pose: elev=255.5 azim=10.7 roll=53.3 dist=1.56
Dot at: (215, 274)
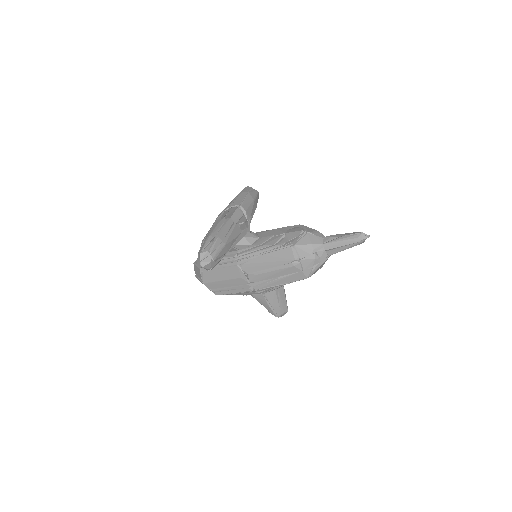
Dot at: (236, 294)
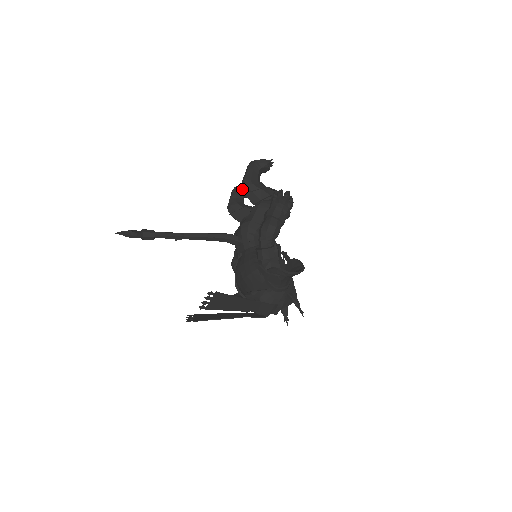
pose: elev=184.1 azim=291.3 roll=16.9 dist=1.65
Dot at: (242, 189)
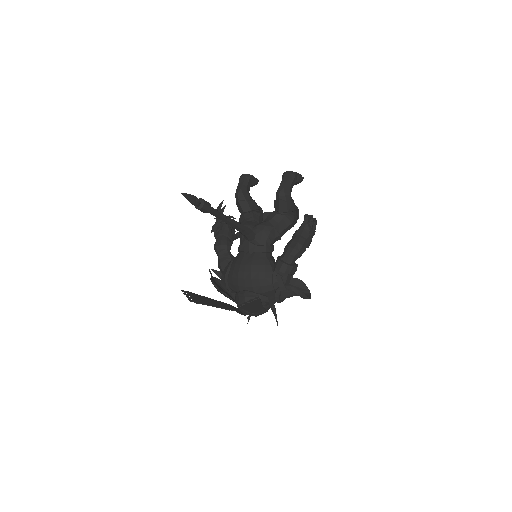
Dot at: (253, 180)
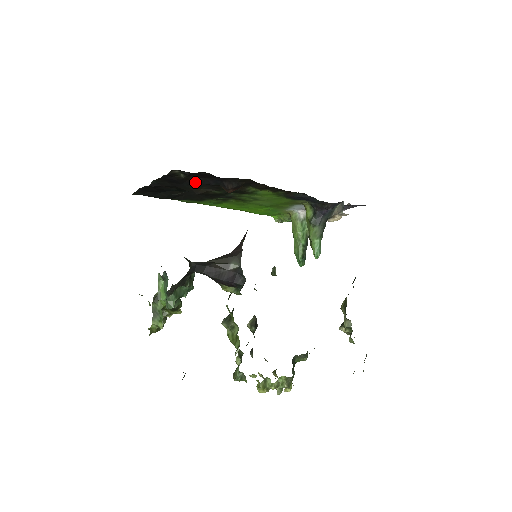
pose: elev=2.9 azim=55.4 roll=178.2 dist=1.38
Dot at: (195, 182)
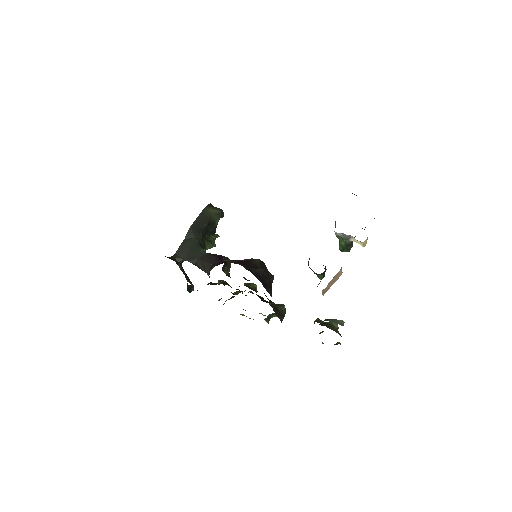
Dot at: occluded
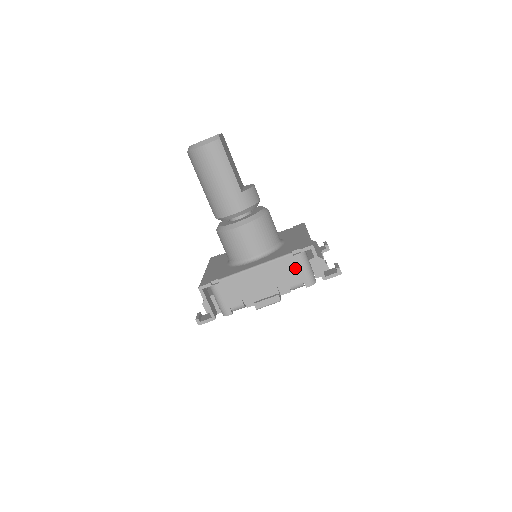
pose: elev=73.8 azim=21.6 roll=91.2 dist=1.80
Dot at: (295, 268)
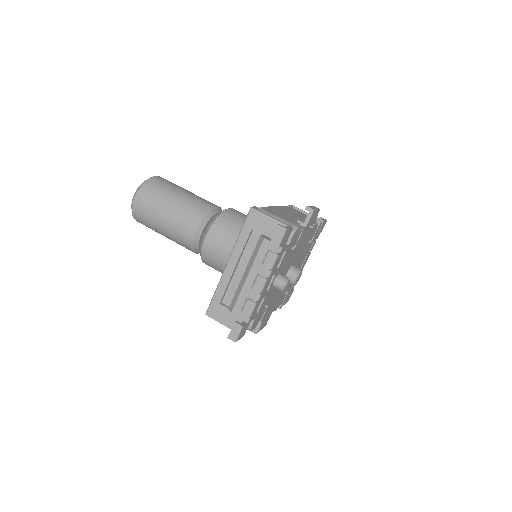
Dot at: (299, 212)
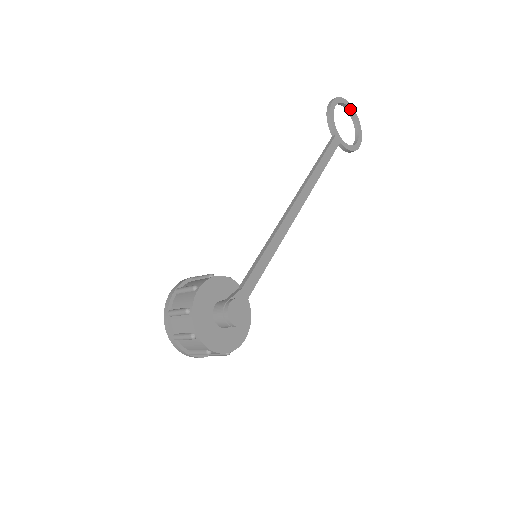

------------------------

> **Task instructions**: Rewrite the lines above as a Markdown table with two columns, Row and Text: each row holds the line's number and the line itself. Omit blank lines and the pictures.

> **Written answer**:
| Row | Text |
|---|---|
| 1 | pose: elev=255.5 azim=10.7 roll=53.3 dist=1.56 |
| 2 | Dot at: (215, 274) |
| 3 | Dot at: (236, 294) |
| 4 | pose: elev=184.1 azim=291.3 roll=16.9 dist=1.65 |
| 5 | Dot at: (242, 189) |
| 6 | Dot at: (253, 180) |
| 7 | pose: elev=2.9 azim=55.4 roll=178.2 dist=1.38 |
| 8 | Dot at: (195, 182) |
| 9 | Dot at: occluded |
| 10 | pose: elev=73.8 azim=21.6 roll=91.2 dist=1.80 |
| 11 | Dot at: (295, 268) |
| 12 | Dot at: (299, 212) |